Prompt -> Would you repeat each of the lines below exactly?

-=-=-

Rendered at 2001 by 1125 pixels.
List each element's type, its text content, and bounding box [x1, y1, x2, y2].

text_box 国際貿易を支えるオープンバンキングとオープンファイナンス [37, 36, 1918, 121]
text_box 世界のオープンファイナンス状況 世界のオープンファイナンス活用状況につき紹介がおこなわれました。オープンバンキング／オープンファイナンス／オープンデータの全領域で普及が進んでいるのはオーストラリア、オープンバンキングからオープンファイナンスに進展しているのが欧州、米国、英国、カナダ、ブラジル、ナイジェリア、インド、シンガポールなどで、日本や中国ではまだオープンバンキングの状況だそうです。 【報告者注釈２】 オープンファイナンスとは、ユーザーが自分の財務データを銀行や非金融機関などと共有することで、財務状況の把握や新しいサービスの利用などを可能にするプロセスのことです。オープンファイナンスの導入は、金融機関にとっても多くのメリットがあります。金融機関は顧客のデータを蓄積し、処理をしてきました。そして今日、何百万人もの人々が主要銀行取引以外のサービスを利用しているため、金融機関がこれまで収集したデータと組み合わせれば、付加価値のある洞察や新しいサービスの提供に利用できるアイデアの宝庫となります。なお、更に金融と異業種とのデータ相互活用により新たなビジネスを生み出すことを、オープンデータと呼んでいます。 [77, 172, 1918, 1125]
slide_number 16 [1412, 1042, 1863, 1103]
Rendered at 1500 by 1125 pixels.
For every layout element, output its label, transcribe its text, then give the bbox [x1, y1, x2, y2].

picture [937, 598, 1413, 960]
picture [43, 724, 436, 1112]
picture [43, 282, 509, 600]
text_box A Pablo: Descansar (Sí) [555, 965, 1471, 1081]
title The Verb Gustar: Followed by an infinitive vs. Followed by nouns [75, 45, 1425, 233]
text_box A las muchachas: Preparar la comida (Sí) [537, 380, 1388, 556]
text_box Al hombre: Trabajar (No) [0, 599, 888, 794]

-=-=-

Exercise solution ->
Rendered at 2001 by 1125 pixels.
List each element's type, its text content, and bounding box [x1, y1, x2, y2].

text_box 国際貿易を支えるオープンバンキングとオープンファイナンス [37, 36, 1918, 121]
text_box 世界のオープンファイナンス状況 世界のオープンファイナンス活用状況につき紹介がおこなわれました。オープンバンキング／オープンファイナンス／オープンデータの全領域で普及が進んでいるのはオーストラリア、オープンバンキングからオープンファイナンスに進展しているのが欧州、米国、英国、カナダ、ブラジル、ナイジェリア、インド、シンガポールなどで、日本や中国ではまだオープンバンキングの状況だそうです。 【報告者注釈２】 オープンファイナンスとは、ユーザーが自分の財務データを銀行や非金融機関などと共有することで、財務状況の把握や新しいサービスの利用などを可能にするプロセスのことです。オープンファイナンスの導入は、金融機関にとっても多くのメリットがあります。金融機関は顧客のデータを蓄積し、処理をしてきました。そして今日、何百万人もの人々が主要銀行取引以外のサービスを利用しているため、金融機関がこれまで収集したデータと組み合わせれば、付加価値のある洞察や新しいサービスの提供に利用できるアイデアの宝庫となります。なお、更に金融と異業種とのデータ相互活用により新たなビジネスを生み出すことを、オープンデータと呼んでいます。 [77, 172, 1918, 1125]
slide_number 16 [1412, 1042, 1863, 1103]
Rendered at 1500 by 1125 pixels.
For every layout element, output its label, transcribe its text, then give the bbox [x1, y1, x2, y2].

picture [937, 598, 1413, 960]
picture [43, 724, 436, 1112]
picture [43, 282, 509, 600]
text_box A Pablo: Descansar (Sí) [555, 965, 1471, 1081]
title The Verb Gustar: Followed by an infinitive vs. Followed by nouns [75, 45, 1425, 233]
text_box A las muchachas: Preparar la comida (Sí) [537, 380, 1388, 556]
text_box Al hombre: Trabajar (No) [0, 599, 888, 794]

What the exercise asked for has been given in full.